Exercise material below:

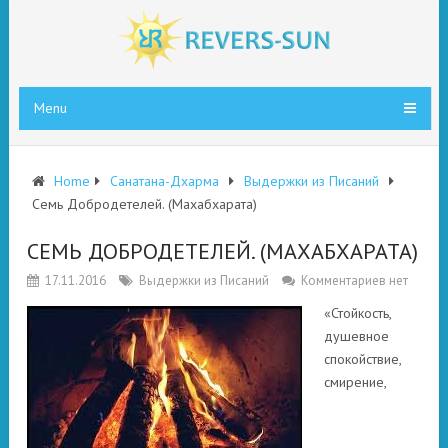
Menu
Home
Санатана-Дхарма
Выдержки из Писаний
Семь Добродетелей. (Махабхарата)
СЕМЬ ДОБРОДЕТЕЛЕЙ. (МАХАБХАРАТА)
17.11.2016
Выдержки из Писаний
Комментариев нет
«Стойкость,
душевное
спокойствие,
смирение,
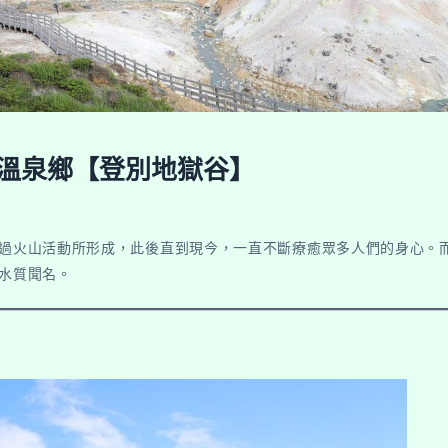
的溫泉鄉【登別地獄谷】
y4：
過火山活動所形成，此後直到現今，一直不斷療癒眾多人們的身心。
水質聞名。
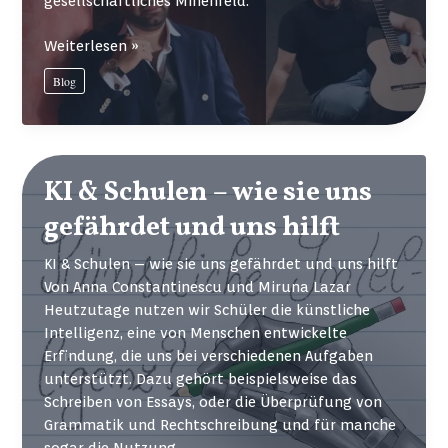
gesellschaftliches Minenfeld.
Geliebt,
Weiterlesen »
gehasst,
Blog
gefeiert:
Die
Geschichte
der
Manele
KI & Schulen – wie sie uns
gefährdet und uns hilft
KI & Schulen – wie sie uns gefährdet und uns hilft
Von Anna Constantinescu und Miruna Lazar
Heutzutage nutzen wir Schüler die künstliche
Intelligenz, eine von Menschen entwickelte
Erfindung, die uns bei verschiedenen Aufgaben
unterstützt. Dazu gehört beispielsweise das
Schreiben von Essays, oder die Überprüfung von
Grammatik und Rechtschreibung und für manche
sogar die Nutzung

End of Exercise material.

- [Task to carry out]:
Copy the listing again, starting with the line containing "的溫泉鄉【登別地獄谷】" and going on through its last line, with "Blog" swapped for "Archiv" and nothing else changed. Leave the pictures out.

- [Written solution]:
的溫泉鄉【登別地獄谷】
y4：
過火山活動所形成，此後直到現今，一直不斷療癒眾多人們的身心。
水質聞名。
gesellschaftliches Minenfeld.
Geliebt,
Weiterlesen »
gehasst,
Archiv
gefeiert:
Die
Geschichte
der
Manele
KI & Schulen – wie sie uns
gefährdet und uns hilft
KI & Schulen – wie sie uns gefährdet und uns hilft
Von Anna Constantinescu und Miruna Lazar
Heutzutage nutzen wir Schüler die künstliche
Intelligenz, eine von Menschen entwickelte
Erfindung, die uns bei verschiedenen Aufgaben
unterstützt. Dazu gehört beispielsweise das
Schreiben von Essays, oder die Überprüfung von
Grammatik und Rechtschreibung und für manche
sogar die Nutzung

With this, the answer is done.